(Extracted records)
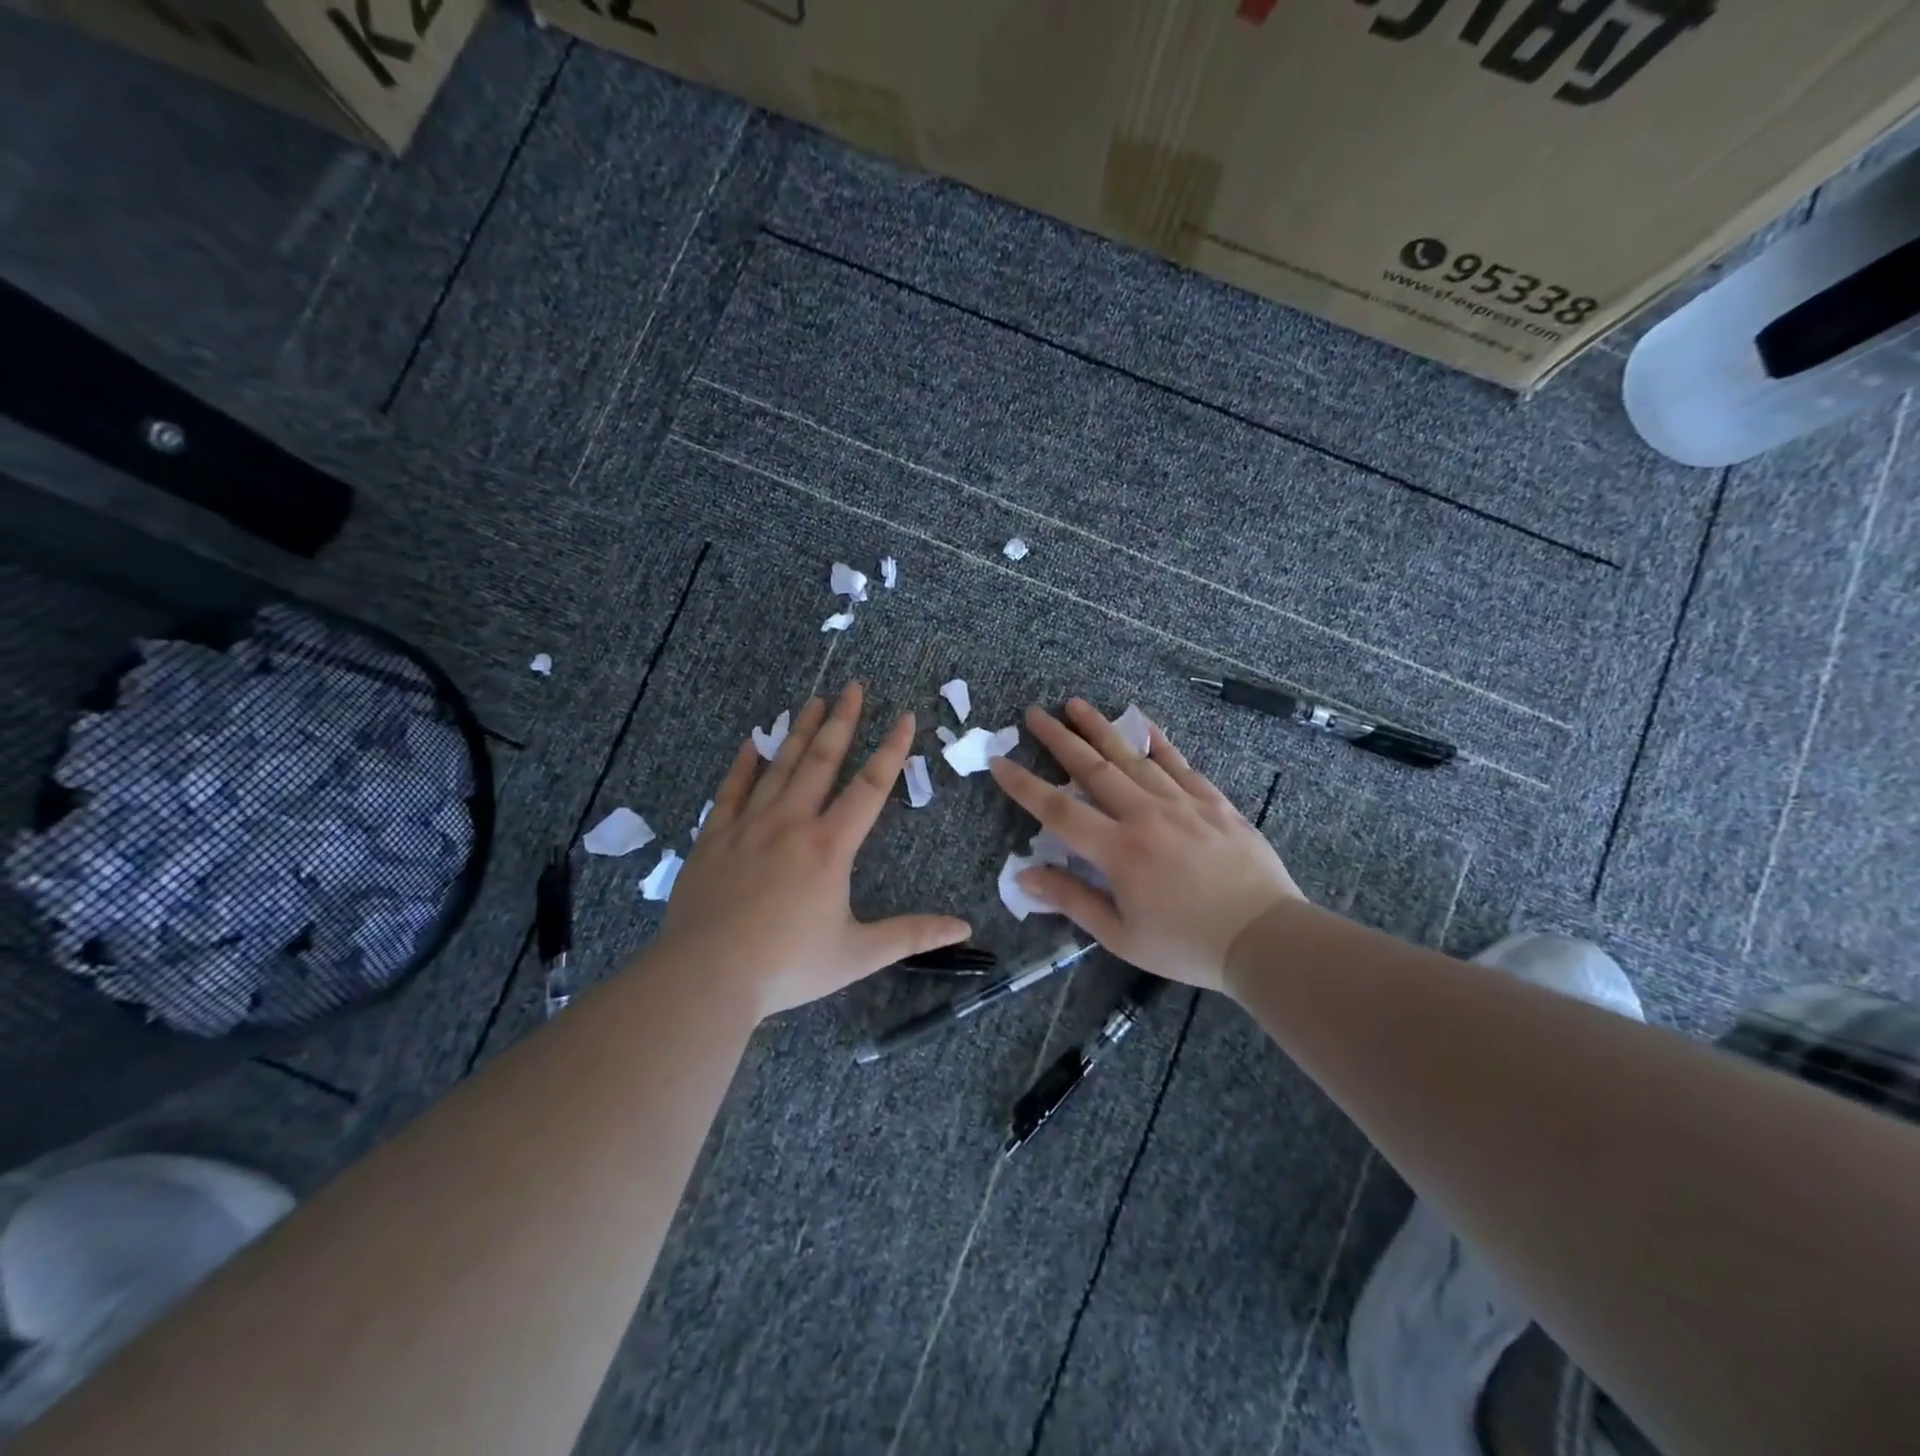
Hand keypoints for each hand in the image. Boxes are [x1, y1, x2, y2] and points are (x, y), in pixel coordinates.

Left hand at [660, 683, 970, 1017]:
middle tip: (853, 686)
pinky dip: (744, 765)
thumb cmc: (787, 966)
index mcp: (830, 847)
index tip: (905, 716)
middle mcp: (792, 823)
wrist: (705, 977)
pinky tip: (751, 743)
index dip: (892, 749)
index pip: (870, 787)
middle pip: (821, 760)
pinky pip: (732, 790)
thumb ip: (912, 935)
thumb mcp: (858, 955)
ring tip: (814, 701)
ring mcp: (749, 826)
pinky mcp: (715, 838)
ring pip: (779, 767)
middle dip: (842, 721)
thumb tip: (965, 928)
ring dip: (799, 731)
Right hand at [988, 700, 1301, 991]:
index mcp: (1118, 851)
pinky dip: (1157, 740)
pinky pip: (1179, 762)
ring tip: (1076, 704)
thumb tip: (1024, 875)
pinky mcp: (1213, 801)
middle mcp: (1145, 815)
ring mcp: (1182, 802)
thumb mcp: (1120, 935)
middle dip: (1059, 739)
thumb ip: (1072, 900)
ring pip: (1133, 756)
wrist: (1265, 937)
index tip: (999, 762)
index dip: (1024, 785)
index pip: (1058, 809)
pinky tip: (1142, 723)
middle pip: (1093, 768)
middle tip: (1034, 714)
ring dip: (1100, 728)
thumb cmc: (1186, 944)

PROBLEM DETAILS:
In the entries above, work out how many lines contain the string "pinky", and give only that number.

EXERCISE OUTPUT:
8